Former First Ladies Barbara and Laura Bush worked to end illiteracy. Nancy Reagan famously took on teenage drug use. Lady Bird Johnson planted flowers. But none of them have been seared for something as seemingly benign as calling for kids to eat more vegetables, as Michelle Obama has.
Just about everyone will agree that the nation's children are getting fatter and that obesity is a serious health problem. But the first lady's push for healthier meals and more exercise, which marked its first anniversary this month, has provoked a backlash from the right, who complain that the only thing here that's supersized is Big Brother.
Radio talk show host Rush Limbaugh last week suggested Obama is a hypocrite for dining on ribs, and remarked on her waistline in the process.
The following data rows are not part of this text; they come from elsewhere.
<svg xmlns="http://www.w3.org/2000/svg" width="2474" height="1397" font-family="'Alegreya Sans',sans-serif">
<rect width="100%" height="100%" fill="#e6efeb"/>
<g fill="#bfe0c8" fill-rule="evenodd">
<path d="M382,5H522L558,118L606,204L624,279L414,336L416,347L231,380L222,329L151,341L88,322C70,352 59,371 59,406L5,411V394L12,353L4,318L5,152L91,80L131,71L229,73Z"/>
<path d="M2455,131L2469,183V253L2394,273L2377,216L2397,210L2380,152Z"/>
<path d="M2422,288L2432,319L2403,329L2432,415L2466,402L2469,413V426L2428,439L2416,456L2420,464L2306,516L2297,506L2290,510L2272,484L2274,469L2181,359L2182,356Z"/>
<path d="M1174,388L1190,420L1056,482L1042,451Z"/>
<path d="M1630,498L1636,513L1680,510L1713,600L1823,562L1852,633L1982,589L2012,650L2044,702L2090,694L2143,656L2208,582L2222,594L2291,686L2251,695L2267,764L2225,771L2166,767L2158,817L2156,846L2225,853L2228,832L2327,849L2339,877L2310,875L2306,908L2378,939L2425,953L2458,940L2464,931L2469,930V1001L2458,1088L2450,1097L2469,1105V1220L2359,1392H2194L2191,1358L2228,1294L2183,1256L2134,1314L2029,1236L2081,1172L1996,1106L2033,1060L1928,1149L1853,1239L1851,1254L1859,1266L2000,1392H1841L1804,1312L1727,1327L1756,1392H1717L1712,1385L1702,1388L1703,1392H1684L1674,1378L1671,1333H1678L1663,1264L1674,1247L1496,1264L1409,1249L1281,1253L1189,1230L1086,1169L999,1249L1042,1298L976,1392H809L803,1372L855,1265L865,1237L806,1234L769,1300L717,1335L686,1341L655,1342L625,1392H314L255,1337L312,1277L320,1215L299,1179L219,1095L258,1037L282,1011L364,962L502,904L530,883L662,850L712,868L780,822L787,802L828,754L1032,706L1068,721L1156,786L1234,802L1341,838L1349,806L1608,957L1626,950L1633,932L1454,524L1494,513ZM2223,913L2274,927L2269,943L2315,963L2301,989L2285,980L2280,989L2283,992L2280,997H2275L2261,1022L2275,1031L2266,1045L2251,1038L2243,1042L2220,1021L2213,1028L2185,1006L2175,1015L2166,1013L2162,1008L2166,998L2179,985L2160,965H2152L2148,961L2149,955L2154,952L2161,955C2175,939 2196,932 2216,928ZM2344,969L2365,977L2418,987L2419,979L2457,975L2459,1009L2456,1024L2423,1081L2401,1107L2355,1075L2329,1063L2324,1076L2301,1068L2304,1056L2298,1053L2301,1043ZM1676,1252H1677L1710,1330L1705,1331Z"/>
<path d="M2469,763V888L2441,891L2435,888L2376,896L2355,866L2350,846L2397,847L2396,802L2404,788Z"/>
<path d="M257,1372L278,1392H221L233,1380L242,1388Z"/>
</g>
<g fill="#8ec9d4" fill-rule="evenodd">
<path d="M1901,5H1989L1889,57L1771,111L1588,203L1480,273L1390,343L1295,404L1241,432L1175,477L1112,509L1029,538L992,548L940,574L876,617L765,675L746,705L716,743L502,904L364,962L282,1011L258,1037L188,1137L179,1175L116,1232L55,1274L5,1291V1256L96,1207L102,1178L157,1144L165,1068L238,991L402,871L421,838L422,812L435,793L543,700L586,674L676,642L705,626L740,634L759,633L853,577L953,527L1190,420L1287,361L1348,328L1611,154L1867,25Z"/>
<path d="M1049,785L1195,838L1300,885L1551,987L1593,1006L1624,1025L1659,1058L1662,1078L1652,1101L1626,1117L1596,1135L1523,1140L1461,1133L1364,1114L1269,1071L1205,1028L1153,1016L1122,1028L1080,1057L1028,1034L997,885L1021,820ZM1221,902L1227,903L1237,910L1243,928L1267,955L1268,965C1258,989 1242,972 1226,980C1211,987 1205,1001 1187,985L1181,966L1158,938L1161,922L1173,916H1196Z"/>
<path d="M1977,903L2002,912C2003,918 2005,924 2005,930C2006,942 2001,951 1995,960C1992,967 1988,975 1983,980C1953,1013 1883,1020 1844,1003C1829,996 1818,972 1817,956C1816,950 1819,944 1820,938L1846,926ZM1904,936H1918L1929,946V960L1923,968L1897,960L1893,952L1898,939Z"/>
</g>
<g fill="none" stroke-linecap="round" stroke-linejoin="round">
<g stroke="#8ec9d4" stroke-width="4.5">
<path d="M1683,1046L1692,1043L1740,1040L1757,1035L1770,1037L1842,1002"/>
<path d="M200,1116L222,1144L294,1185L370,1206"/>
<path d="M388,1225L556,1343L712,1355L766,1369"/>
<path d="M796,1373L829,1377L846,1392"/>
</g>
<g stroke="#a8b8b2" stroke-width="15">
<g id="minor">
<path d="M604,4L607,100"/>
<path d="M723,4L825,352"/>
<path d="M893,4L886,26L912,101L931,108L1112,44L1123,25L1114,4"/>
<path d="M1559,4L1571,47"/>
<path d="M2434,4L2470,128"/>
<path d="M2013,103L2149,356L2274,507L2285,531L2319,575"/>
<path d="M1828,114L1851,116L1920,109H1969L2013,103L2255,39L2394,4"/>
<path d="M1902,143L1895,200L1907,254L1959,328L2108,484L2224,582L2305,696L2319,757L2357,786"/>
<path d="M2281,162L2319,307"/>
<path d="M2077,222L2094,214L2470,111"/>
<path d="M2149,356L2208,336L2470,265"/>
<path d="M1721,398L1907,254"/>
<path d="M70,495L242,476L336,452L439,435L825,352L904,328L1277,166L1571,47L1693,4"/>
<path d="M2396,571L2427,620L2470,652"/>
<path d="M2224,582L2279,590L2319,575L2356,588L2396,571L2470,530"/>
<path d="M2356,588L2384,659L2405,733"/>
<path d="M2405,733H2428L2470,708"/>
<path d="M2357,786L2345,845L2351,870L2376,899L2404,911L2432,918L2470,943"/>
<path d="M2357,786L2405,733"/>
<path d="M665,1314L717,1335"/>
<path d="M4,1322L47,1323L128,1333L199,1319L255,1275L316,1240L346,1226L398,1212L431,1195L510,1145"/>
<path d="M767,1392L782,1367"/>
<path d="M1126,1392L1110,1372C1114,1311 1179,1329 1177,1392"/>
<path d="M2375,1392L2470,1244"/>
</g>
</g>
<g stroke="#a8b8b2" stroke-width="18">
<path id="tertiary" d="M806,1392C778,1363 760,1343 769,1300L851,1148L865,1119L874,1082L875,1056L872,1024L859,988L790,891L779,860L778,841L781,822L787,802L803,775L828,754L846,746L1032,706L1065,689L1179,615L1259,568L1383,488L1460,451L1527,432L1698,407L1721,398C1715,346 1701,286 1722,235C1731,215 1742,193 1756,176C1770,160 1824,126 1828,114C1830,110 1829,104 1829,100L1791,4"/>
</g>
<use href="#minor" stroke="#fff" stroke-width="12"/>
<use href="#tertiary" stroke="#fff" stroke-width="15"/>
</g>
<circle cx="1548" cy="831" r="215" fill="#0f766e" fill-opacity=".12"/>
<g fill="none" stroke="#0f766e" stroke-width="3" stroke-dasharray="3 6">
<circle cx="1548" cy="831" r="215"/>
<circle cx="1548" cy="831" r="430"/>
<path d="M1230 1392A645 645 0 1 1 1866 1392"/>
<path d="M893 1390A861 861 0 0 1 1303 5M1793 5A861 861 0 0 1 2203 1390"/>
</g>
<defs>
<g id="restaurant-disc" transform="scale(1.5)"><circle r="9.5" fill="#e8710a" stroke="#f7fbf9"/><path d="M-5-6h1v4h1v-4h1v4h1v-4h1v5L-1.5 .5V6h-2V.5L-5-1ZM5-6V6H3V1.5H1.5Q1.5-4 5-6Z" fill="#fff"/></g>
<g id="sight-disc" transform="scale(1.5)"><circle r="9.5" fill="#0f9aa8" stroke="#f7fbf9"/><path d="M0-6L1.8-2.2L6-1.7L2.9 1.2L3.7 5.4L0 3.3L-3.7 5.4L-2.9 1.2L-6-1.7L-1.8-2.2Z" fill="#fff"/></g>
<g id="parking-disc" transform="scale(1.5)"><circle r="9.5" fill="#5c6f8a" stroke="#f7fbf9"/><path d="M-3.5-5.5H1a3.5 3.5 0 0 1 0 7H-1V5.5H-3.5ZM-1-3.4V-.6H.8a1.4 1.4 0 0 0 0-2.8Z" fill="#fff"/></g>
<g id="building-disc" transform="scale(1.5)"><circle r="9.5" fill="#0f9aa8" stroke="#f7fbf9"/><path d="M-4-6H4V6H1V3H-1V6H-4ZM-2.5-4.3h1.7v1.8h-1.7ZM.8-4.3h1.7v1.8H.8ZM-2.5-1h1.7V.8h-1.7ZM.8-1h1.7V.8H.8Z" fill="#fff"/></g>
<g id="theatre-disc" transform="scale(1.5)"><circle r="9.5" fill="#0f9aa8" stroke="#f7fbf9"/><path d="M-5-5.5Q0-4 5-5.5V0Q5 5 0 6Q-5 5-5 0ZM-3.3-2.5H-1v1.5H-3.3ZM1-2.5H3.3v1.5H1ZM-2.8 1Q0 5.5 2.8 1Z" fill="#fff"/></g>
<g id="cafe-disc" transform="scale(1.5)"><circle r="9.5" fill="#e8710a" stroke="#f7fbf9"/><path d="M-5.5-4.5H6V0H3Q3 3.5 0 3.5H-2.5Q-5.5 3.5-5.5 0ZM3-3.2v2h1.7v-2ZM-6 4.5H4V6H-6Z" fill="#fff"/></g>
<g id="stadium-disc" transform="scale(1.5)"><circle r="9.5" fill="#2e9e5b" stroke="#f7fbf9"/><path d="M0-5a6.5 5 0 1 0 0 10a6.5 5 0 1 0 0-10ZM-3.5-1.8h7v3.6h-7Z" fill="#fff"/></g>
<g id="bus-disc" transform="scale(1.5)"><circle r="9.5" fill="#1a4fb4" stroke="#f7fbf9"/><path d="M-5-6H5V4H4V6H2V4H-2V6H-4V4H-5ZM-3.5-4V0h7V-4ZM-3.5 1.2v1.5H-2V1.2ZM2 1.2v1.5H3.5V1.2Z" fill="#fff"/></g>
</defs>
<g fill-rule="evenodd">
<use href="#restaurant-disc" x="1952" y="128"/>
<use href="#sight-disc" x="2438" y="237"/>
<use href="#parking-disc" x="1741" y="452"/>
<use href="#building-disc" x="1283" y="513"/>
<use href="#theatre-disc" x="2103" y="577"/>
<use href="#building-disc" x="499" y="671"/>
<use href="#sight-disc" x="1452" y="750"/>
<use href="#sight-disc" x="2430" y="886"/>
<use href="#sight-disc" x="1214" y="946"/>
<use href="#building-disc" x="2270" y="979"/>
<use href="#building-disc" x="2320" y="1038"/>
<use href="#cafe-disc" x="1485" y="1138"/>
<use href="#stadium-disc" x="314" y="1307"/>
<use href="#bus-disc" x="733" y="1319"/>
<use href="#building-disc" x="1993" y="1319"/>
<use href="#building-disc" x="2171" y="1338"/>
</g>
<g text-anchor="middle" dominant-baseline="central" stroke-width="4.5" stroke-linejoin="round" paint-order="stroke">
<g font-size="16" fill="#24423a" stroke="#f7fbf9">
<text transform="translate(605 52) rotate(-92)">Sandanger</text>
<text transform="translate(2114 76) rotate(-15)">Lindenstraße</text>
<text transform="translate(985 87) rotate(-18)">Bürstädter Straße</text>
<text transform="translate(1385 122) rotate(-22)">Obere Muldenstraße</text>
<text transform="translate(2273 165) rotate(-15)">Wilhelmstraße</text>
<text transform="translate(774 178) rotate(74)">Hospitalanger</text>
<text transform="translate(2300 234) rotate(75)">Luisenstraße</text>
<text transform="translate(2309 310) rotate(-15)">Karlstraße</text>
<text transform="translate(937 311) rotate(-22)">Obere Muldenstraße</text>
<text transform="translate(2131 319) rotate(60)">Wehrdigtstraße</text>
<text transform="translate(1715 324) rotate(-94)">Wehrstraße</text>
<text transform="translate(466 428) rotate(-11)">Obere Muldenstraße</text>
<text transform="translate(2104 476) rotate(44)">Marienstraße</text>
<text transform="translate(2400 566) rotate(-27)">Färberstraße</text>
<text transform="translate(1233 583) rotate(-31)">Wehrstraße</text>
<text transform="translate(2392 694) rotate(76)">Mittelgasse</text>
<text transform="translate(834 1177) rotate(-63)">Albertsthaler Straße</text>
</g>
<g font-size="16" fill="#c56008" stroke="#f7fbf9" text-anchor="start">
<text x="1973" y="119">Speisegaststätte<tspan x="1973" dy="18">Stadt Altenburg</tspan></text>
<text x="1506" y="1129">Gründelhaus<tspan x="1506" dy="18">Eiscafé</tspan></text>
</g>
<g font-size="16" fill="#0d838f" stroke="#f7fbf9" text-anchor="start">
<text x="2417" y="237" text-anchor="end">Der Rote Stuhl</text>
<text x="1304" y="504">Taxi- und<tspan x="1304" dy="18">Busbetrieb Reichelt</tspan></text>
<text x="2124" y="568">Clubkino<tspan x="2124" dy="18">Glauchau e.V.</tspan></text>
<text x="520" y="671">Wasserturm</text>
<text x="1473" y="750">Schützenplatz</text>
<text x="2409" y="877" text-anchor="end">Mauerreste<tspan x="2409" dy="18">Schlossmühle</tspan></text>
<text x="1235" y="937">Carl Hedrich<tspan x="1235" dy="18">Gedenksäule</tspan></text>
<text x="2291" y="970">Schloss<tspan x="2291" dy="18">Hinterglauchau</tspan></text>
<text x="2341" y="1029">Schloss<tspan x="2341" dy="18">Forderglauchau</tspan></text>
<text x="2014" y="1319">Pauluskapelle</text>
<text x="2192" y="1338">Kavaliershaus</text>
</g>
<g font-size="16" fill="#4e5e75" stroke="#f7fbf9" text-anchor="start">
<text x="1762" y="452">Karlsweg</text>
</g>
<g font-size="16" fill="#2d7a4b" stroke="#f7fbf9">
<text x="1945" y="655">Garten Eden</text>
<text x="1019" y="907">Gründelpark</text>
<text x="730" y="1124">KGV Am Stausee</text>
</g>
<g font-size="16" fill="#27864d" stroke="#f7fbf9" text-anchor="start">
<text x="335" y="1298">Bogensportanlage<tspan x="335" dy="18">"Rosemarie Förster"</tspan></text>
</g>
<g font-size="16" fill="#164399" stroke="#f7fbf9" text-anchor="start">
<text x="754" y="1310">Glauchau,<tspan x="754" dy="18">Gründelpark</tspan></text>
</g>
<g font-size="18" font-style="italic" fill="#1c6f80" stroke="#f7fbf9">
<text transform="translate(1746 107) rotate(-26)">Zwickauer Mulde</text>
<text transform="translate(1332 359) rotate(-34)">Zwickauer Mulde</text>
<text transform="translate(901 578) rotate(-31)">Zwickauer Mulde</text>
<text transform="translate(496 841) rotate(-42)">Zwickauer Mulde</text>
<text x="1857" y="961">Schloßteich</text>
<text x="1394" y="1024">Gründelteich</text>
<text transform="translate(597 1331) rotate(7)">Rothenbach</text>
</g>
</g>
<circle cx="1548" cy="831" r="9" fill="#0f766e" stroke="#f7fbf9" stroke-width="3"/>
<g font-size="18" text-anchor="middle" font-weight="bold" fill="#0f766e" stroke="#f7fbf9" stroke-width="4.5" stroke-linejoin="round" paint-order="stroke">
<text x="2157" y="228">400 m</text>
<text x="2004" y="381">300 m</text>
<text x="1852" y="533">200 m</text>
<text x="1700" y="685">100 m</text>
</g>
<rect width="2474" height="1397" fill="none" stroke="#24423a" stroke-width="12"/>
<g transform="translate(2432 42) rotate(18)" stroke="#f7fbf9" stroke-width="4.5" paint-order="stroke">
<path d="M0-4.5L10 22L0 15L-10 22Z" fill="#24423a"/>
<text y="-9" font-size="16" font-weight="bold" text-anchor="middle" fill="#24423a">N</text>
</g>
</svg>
That was just the latest offering in what has been a steady diet of criticisms.
"Leaders are supposed to be leaders," Limbaugh said. "If we are supposed to eat roots, berries and tree bark, show us how."
Critics have carped about Obama's spread at her Super Bowl party — and have suggested that the child-nutrition legislation she backed in Congress would bring about the end of school bake sales. Her work with the National Restaurant Assn. to develop healthier menu items has been decried in some circles as a government takeover of business.
And in January, some conservatives even suggested that Obama was endangering people, blaming an increase in pedestrian deaths on the first lady's campaign by saying that Americans were putting themselves at risk by walking more.
The criticism is fueled by a rising conservative chorus against the Obamas and comes as Republicans embark on a contest to pick a nominee to challenge the president next year.
Earlier this month, Mitt Romney, addressing the Conservative Political Action Conference in Washington, peppered his remarks with digs at the first lady and her husband.
Ridiculing President Obama's purported move toward the political center, Romney joked that the president's rhetoric had shifted so radically that "he sounded like he was going to dig up the first lady's organic garden to put in a Bob's Big Boy," Romney said.
Later, while equating Obama's economic policies to Marie Antoinette's purported line about the French peasantry — "Let them eat cake" — Romney corrected himself.
"I'm sorry," he crowed. "Organic cake."
Michelle Obama's defenders say her campaign is producing results. "Over this past year, we've seen the first signs of a fundamental shift in how we live and eat," White House chef Sam Kass told a recent meeting of culinary professionals. "We've seen changes at every level of our society — from classrooms to boardrooms to the halls of Congress."
That didn't stop Minnesota Rep. Michele Bachmann from accusing Obama last week of trying to implement a "nanny state."
Appearing on a conservative radio show, the Republican congresswoman found fault with Obama's latest focus: encouraging mothers to breast-feed their newborn babies. Obama has said children who breast-feed are less likely to become obese.
The first lady's view is "very consistent with where the hard left is coming from," Bachmann said. "For them, government is the answer to every problem."
Bachmann was following the lead of Sarah Palin, who has complained Obama is imparting her worldview on Americans by telling them what to eat.
Conservative blogger Jenny Erikson, a Southern California mother of two, wrote this month that Obama's efforts were "incredibly insulting to parents."
"Newsflash to the government: Changing menus is not going to slenderize America," Erikson wrote. "People who eat 5,000 calories a day and feed their kids three scoops of ice cream nightly are going to keep doing that."
One Republican, however, defended Obama this week. Mike Huckabee, the former Arkansas governor whose own waistline has vacillated during his career, said Obama had been "criticized unfairly."
"I think it's out of a reflex. We don't have to believe that everything she says is bad," said Huckabee, who may mount another run for president. "I do not think that she is out there advocating that the government take over our dinner plates. In fact, she has not."
Myra Gutin, an expert on first ladies and politics at Rider University in New Jersey, said the only other first lady to be as consistently criticized as Obama was Hillary Rodham Clinton, for tackling healthcare reform in the early years of the Clinton administration.
Clinton, however, "was running a bureaucracy of her own," Gutin said. "It's quite different."
In contrast, Gutin said, Nancy Reagan's "Just Say No" campaign was knocked as a less-than-aggressive response by the White House to mounting drug use.
"Some of the criticism [of Obama], quite frankly, has really shocked me," Gutin said. "There is a certain line with first ladies. You can take a shot, but I don't think people like it a lot. We're not talking about the war; we're not talking about the economy. At some level it begins to sound peevish and almost inappropriate."
Gutin said attacking Obama could backfire. "While potential first ladies are not a reason for choosing a presidential candidate, this may come home to roost in a year and a half," she said. "Voters may remember it."